The research paper presents AutoGLM, a new extension to the ChatGLM model family, emphasizing the development of autonomous foundation agents for graphical user interfaces (GUIs). The paper addresses one of the significant shortcomings of contemporary foundation models: the integration of decision-making capabilities in dynamic environments through autonomous interaction with GUIs. This advancement aims to overcome the limitations hindering the progress toward artificial general intelligence (AGI).

Key Concepts and Methodology

AutoGLM is introduced as a foundation agent system specifically designed for real-world GUI interactions, focusing on Web Browsers and Android devices as primary use scenarios. The paper introduces several core methodological innovations:

  1. Intermediate Interface Design: The work presents a novel approach to disentangle planning and grounding behaviors in GUI control. By creating an "intermediate interface", the authors achieve optimized flexibility in planning and enhanced accuracy in grounding interactions, facilitating error recovery and action precision.
  2. Progressive Training Framework: A self-evolving online curriculum reinforcement learning (RL) mechanism is incorporated. This framework focuses on progressively training agents with varying task complexities and emphasizes learning from failures, which is challenging to achieve through offline training alone.

The authors provide a broad suite of techniques required for creating capable foundation agents, utilizing behavior cloning, pre-training enhancement, curriculum learning, and reinforcement learning, among others. Such a comprehensive approach enables AutoGLM to effectively tackle both planning and grounding challenges often encountered in GUI contexts.

Results and Evaluation

The research findings demonstrate AutoGLM's effectiveness across multiple domains of GUI interactions:

  • Web Browsing: AutoGLM achieved a task success rate (SR) of 55.2% on the VAB-WebArena-Lite benchmark, with potential improvement to 59.1% upon a second attempt. Notably, it obtained a 96.2% SR on OpenTable real-world evaluation tasks.
  • Android Device Control: AutoGLM showed a 36.2% SR on AndroidLab (previously VAB-Mobile) and 89.7% SR in human evaluations of common tasks within popular Chinese apps.

These results indicate significant performance improvements over existing models such as GPT-4o and Claude-3.5-Sonnet. The AutoGLM system is also made accessible through the Qingyan Browser Plugin for web applications and an Android AccessibilityService interface for device control testing.
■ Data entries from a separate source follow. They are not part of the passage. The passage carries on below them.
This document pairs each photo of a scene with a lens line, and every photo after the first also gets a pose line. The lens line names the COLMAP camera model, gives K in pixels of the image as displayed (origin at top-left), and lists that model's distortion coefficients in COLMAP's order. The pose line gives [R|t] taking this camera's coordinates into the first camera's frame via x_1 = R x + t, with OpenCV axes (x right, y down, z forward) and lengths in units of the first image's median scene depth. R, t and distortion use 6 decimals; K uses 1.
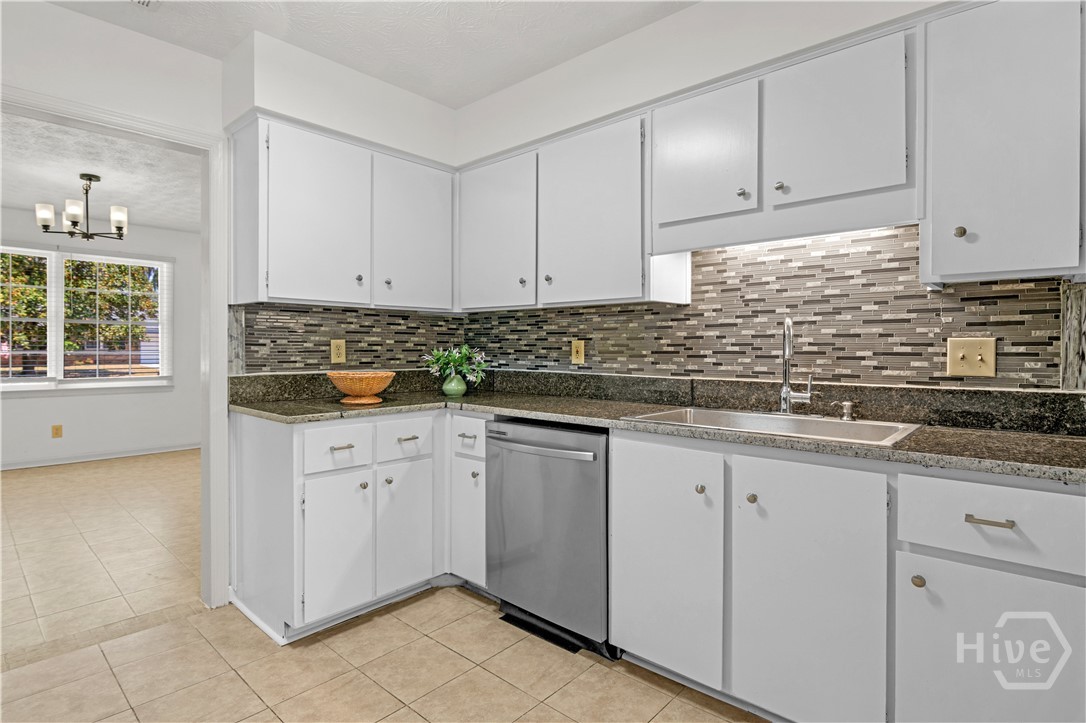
lens RADIAL K [[555.3, 0, 543.1], [0, 555.3, 353.4], [0, 0, 1]] dist [-0.013674, -0.002103]
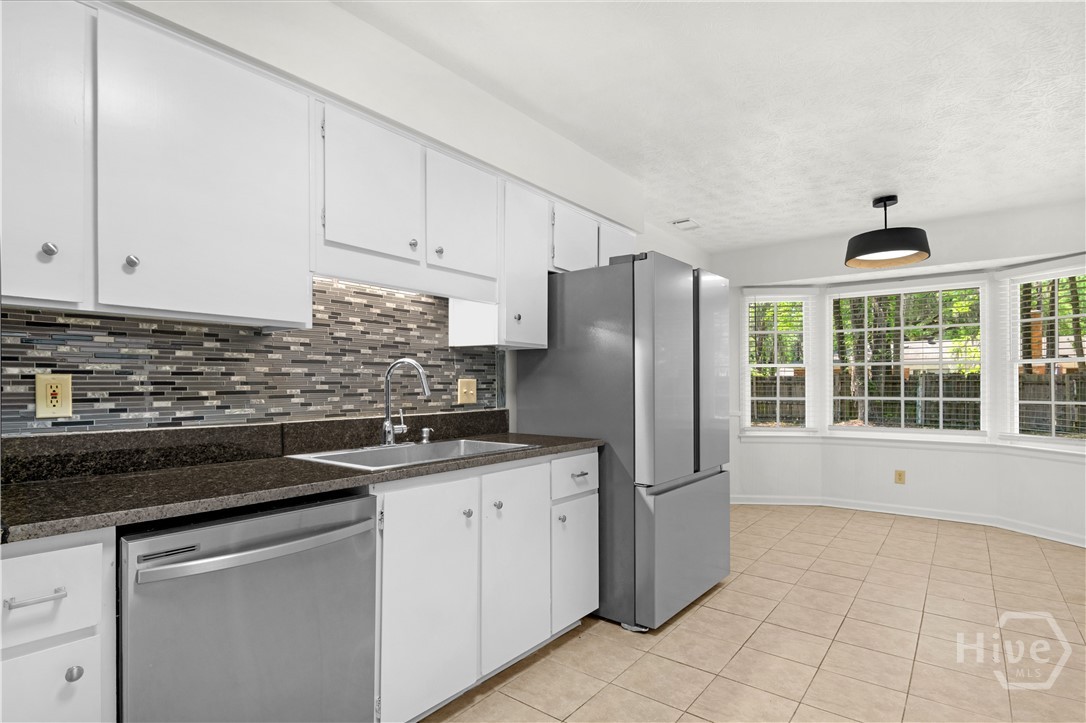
lens RADIAL K [[558.3, 0, 534.7], [0, 558.3, 383.4], [0, 0, 1]] dist [-0.014946, -0.001131]
pose [[-0.070939, 0.003114, 0.997476, -0.593008], [0.014247, 0.999896, -0.002108, -0.007325], [-0.997379, 0.014061, -0.070976, 0.664678]]
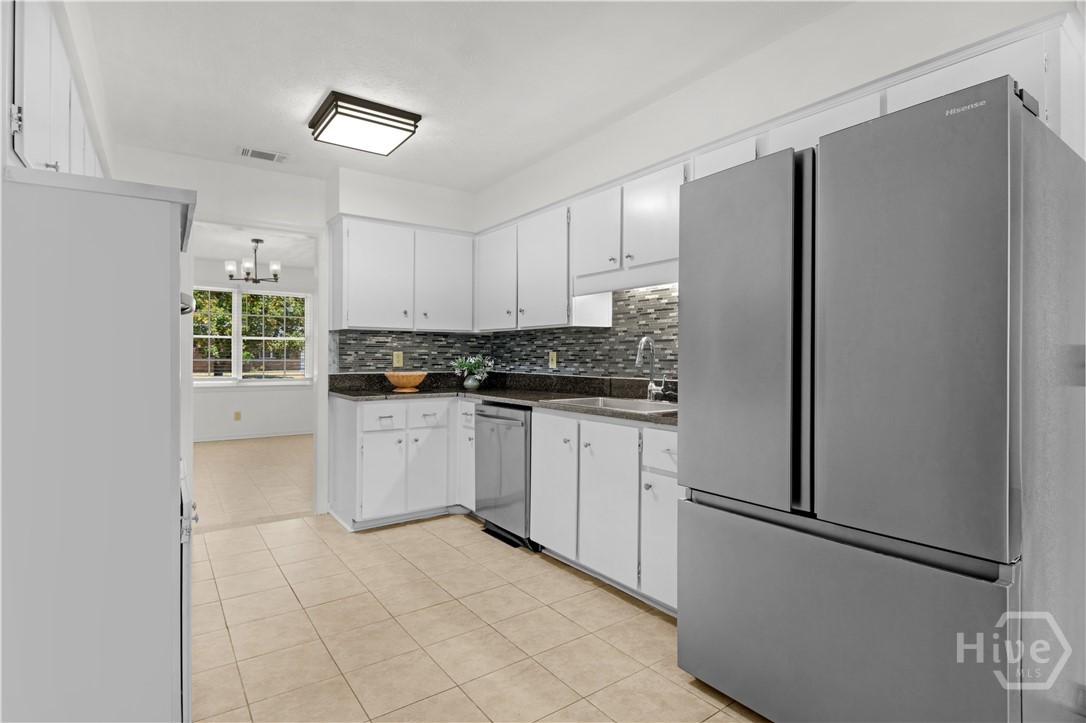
lens RADIAL K [[543.6, 0, 543.0], [0, 543.6, 361.5], [0, 0, 1]] dist [-0.002621, -0.000950]
pose [[0.977032, 0.002538, -0.213075, 0.392599], [-0.003059, 0.999993, -0.002114, 0.005163], [0.213068, 0.002717, 0.977033, -0.434904]]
Implications and Future Directions

The implications of this research are multifaceted. Practically, AutoGLM represents substantial progress in the development of user-interactive, deployable intelligent agents capable of automating complex tasks across vastly used digital interfaces. Theoretically, this work contributes to the broader understanding of integrating decision-making capabilities in AI, moving closer to realizing AGI aspirations.

Future developments, as suggested by the authors, will focus on further refining the interface design to enhance modularity and scalability, as well as improving reinforcement learning techniques to boost agent adaptability and learning efficiency in diverse environments. Additional experiments with larger and more diverse datasets could further improve AutoGLM's proficiency, transitioning from prototype stages toward more robust, real-world applications.

In summary, the paper demonstrates the potential of combining advanced machine learning methods with robust system design to achieve functional interactive agents, marking a noteworthy advancement in GUI-based automation and interaction.